**WHAT TO DO**
- A) Copy the part of the ElementTree namespace post from "# Keep the namespace" up to and including "namespace = elementTreeRootAndNamespace('houses.xml')", word for word.
- B) Pick up the ElementTree namespace post after its final line and keep writing it.

TEXT BLOCK section start

I have a document which uses an XML namespace for which I want to increase /group/house/dogs by one: (the file is called houses.xml)
<?xml version="1.0"?>
<group xmlns="http://dogs.house.local">
<house>
<id>2821</id>
<dogs>2</dogs>
</house>
</group>
My current result using the code below is: (the created file is called houses2.xml)
<ns0:group xmlns:ns0="http://dogs.house.local">
<ns0:house>
<ns0:id>2821</ns0:id>
<ns0:dogs>3</ns0:dogs>
</ns0:house>
</ns0:group>
I would like to fix two things (if it is possible using ElementTree. If it isn´t, I´d be greatful for a suggestion as to what I should use instead):
I want to keep the <?xml version="1.0"?> line.
I do not want to prefix all tags, I´d like to keep it as is.
In conclusion, I don´t want to mess with the document more than I absolutely have to.
My current code (which works except for the above mentioned flaws) generating the above result follows.
I have made a utility function which loads an XML file using ElementTree and returns the elementTree and the namespace (as I do not want to hard code the namespace, and am willing to take the risk it implies):
def elementTreeRootAndNamespace(xml_file):
from xml.etree import ElementTree
import re
element_tree = ElementTree.parse(xml_file)
# Search for a namespace on the root tag
namespace_search = re.search('^({\S+})', element_tree.getroot().tag)
# Keep the namespace empty if none exists, if a namespace exists set
# namespace to {namespacename}
namespace = ''
if namespace_search:
namespace = namespace_search.group(1)
return element_tree, namespace
This is my code to update the number of dogs and save it to the new file houses2.xml:
elementTree, namespace = elementTreeRootAndNamespace('houses.xml')
# Insert the namespace before each tag when when finding current number of dogs,
# as ElementTree requires the namespace to be prefixed within {...} when a
# namespace is used in the document.
dogs = elementTree.find('{ns}house/{ns}dogs'.format(ns = namespace))
# Increase the number of dogs by one
dogs.text = str(int(dogs.text) + 1)
# Write the result to the new file houses2.xml.
elementTree.write('houses2.xml')
An XML based solution to this problem is to write a helper class for ElementTree which:
Grabs the XML-declaration line before parsing as ElementTree at the time of writing is unable to write an XML-declaration line without also writing an encoding attribute(I checked the source).
Parses the input file once, grabs the namespace of the root element. Registers that namespace with ElementTree as having the empty string as prefix. When that is done the source file is parsed using ElementTree again, with that new setting.
It has one major drawback:
XML-comments are lost. Which I have learned is not acceptable for this situation(I initially didn´t think the input data had any comments, but it turns out it has).
My helper class with example:
from xml.etree import ElementTree as ET
import re
class ElementTreeHelper():
def __init__(self, xml_file_name):
xml_file = open(xml_file_name, "rb")
self.__parse_xml_declaration(xml_file)
self.element_tree = ET.parse(xml_file)
xml_file.seek(0)
root_tag_namespace = self.__root_tag_namespace(self.element_tree)

TEXT BLOCK section end
SOURCE DATA section start

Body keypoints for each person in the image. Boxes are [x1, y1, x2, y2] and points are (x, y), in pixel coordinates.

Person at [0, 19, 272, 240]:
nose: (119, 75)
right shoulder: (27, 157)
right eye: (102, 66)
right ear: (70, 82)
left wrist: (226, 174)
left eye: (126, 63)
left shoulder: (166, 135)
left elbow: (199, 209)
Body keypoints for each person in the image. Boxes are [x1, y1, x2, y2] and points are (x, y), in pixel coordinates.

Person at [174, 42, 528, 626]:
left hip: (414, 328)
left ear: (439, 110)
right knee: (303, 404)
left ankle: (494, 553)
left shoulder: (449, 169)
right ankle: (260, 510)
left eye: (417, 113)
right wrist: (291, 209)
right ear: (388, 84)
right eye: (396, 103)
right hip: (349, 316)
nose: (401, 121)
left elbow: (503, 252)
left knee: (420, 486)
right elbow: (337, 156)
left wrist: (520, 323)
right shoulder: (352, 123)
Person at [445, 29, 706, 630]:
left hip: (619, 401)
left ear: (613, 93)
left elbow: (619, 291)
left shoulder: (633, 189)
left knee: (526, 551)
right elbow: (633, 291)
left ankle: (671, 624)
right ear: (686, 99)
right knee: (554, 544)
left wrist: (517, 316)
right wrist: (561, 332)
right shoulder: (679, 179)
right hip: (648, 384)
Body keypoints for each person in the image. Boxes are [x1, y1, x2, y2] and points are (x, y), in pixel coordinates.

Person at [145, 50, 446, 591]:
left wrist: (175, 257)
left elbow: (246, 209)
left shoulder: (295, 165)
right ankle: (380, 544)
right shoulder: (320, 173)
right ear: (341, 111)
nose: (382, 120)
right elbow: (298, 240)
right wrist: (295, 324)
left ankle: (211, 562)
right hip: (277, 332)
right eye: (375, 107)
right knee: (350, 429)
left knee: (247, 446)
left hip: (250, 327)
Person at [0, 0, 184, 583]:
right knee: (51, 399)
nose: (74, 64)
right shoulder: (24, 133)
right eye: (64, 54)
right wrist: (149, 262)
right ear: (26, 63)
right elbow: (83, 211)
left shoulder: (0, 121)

SOURCE DATA section end

**ANSWERS PER TASK**
- A)
# Keep the namespace empty if none exists, if a namespace exists set
# namespace to {namespacename}
namespace = ''
if namespace_search:
namespace = namespace_search.group(1)
return element_tree, namespace
This is my code to update the number of dogs and save it to the new file houses2.xml:
elementTree, namespace = elementTreeRootAndNamespace('houses.xml')

- B)
self.namespace = None
if root_tag_namespace is not None:
self.namespace = '{' + root_tag_namespace + '}'
# Register the root tag namespace as having an empty prefix, as
# this has to be done before parsing xml_file we re-parse.
ET.register_namespace('', root_tag_namespace)
self.element_tree = ET.parse(xml_file)
def find(self, xpath_query):
return self.element_tree.find(xpath_query)
def write(self, xml_file_name):
xml_file = open(xml_file_name, "wb")
if self.xml_declaration_line is not None:
xml_file.write(self.xml_declaration_line + '\n')
return self.element_tree.write(xml_file)
def __parse_xml_declaration(self, xml_file):
first_line = xml_file.readline().strip()
if first_line.startswith('<?xml') and first_line.endswith('?>'):
self.xml_declaration_line = first_line
else:
self.xml_declaration_line = None
xml_file.seek(0)
def __root_tag_namespace(self, element_tree):
namespace_search = re.search('^{(\S+)}', element_tree.getroot().tag)
if namespace_search is not None:
return namespace_search.group(1)
else:
return None
def __main():
el_tree_hlp = ElementTreeHelper('houses.xml')
dogs_tag = el_tree_hlp.element_tree.getroot().find(
'{ns}house/{ns}dogs'.format(
ns=el_tree_hlp.namespace))
one_dog_added = int(dogs_tag.text.strip()) + 1
dogs_tag.text = str(one_dog_added)
el_tree_hlp.write('hejsan.xml')
if __name__ == '__main__':
__main()
The output:
<?xml version="1.0"?>
<group xmlns="http://dogs.house.local">
<house>
<id>2821</id>
<dogs>3</dogs>
</house>
</group>
If someone has an improvement to this solution please don´t hesitate to grab the code and improve it.
Round-tripping, unfortunately, isn't a trivial problem. With XML, it's generally not possible to preserve the original document unless you use a special parser (like DecentXML but that's for Java).
Depending on your needs, you have the following options:
If you control the source and you can secure your code with unit tests, you can write your own, simple parser. This parser doesn't accept XML but only a limited subset. You can, for example, read the whole document as a string and then use Python's string operations to locate <dogs> and replace anything up to the next <. Hack? Yes.
You can filter the output. XML allows the string <ns0: only in one place, so you can search&replace it with < and then the same with <group xmlns:ns0=" → <group xmlns=". This is pretty safe unless you can have CDATA in your XML.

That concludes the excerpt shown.